Deep Instance Segmentation and Visual Servoing to Play Jenga with a Cost-Effective Robotic System

Luca Marchionna; Giulio Pugliese; Mauro Martini; Simone Angarano; Francesco Salvetti; Marcello Chiaberge

doi:10.3390/s23020752

Deep Instance Segmentation and Visual Servoing to Play Jenga with a Cost-Effective Robotic System

Sensors (Basel). 2023 Jan 9;23(2):752. doi: 10.3390/s23020752.

Authors

Luca Marchionna¹, Giulio Pugliese¹, Mauro Martini^{1

2}, Simone Angarano^{1

2}, Francesco Salvetti^{1

2}, Marcello Chiaberge^{1

2}

Affiliations

¹ Department of Electronics and Telecommunications (DET), Politecnico di Torino, 10129 Torino, Italy.
² PIC4SeR Interdepartmental Centre for Service Robotics, 10129 Torino, Italy.

Abstract

The game of Jenga is a benchmark used for developing innovative manipulation solutions for complex tasks. Indeed, it encourages the study of novel robotics methods to successfully extract blocks from a tower. A Jenga game involves many traits of complex industrial and surgical manipulation tasks, requiring a multi-step strategy, the combination of visual and tactile data, and the highly precise motion of a robotic arm to perform a single block extraction. In this work, we propose a novel, cost-effective architecture for playing Jenga with e.Do, a 6DOF anthropomorphic manipulator manufactured by Comau, a standard depth camera, and an inexpensive monodirectional force sensor. Our solution focuses on a visual-based control strategy to accurately align the end-effector with the desired block, enabling block extraction by pushing. To this aim, we trained an instance segmentation deep learning model on a synthetic custom dataset to segment each piece of the Jenga tower, allowing for visual tracking of the desired block's pose during the motion of the manipulator.

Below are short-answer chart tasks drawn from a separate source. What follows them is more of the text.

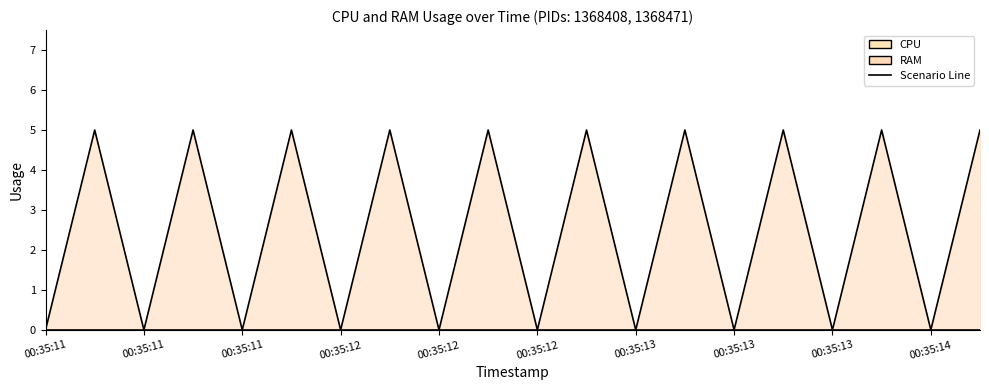

True or false: RAM Line has a value of 3 at 00:35:11.

False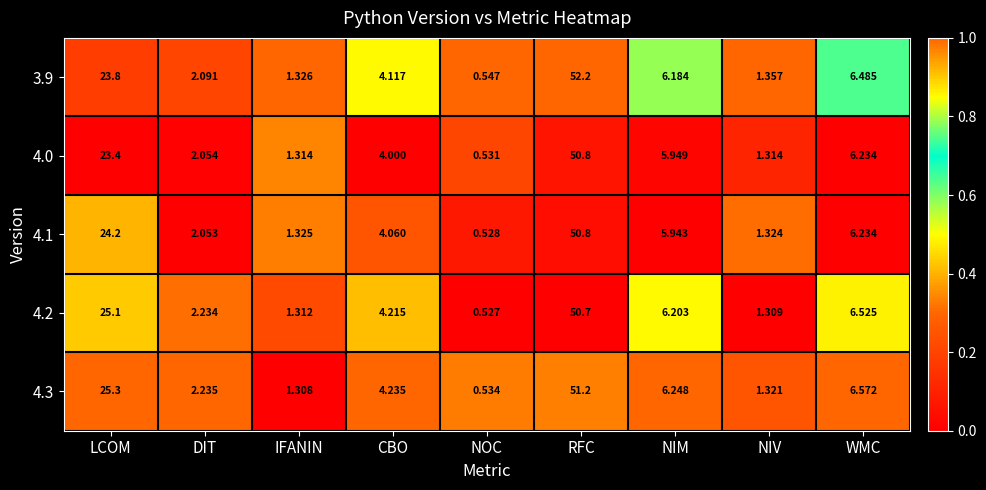

List the labels in order of 4.2 value, smallest first.

NOC, NIV, IFANIN, DIT, CBO, NIM, WMC, LCOM, RFC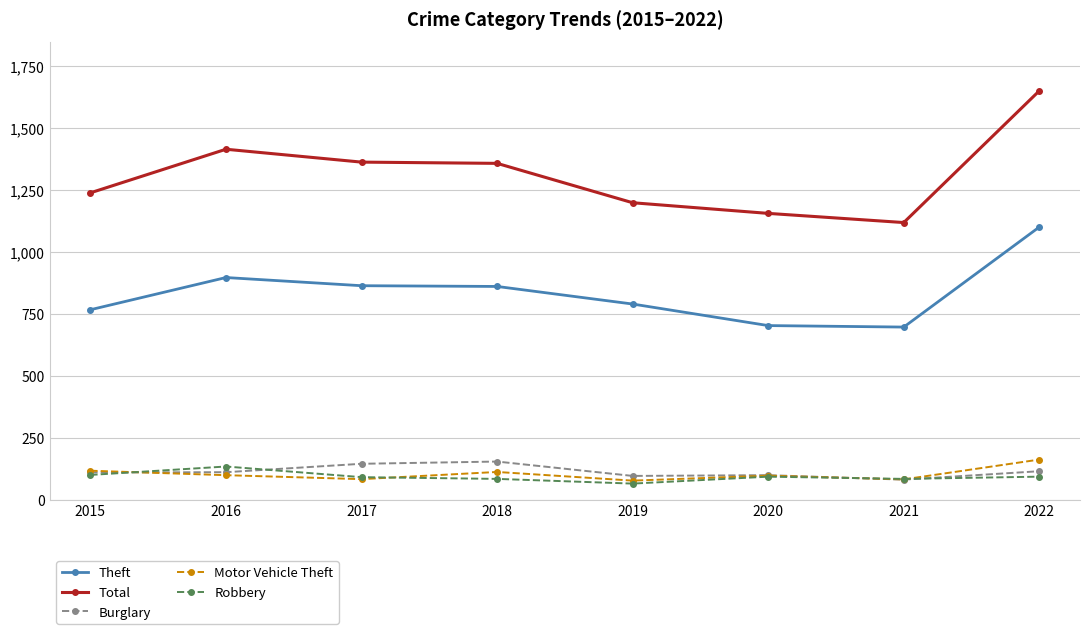

Does the chart have visible grid lines?

Yes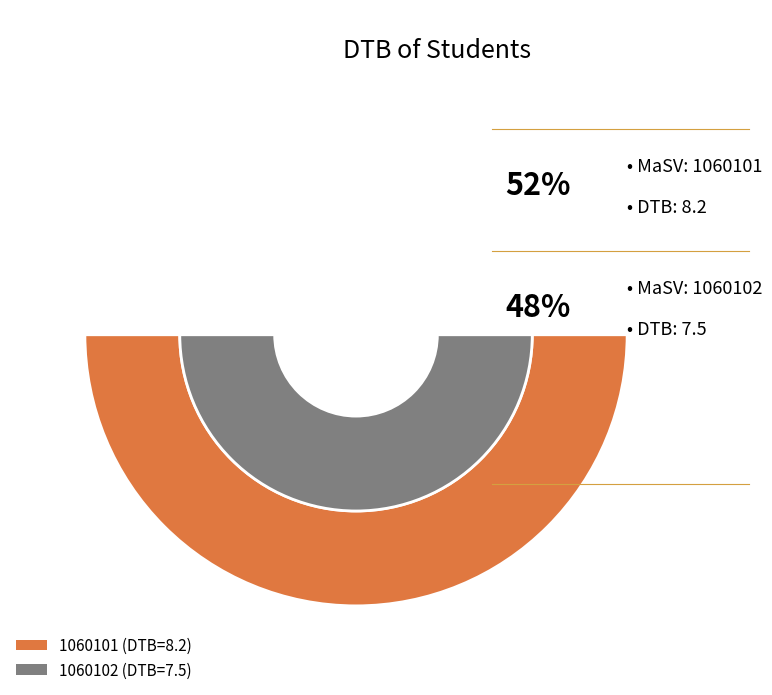

Which slice is the smallest?

1060102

We integrated the visual-based strategy with a 1D force sensor to detect whether the block could be safely removed by identifying a force threshold value. Our experimentation shows that our low-cost solution allows e.DO to precisely reach removable blocks and perform up to 14 consecutive extractions in a row.

Keywords: Jenga; deep instance segmentation; robotic arm; sensor fusion; visual servoing.

MeSH terms

Cost-Benefit Analysis
Robotics* / methods

Grants and funding

This research received no external funding.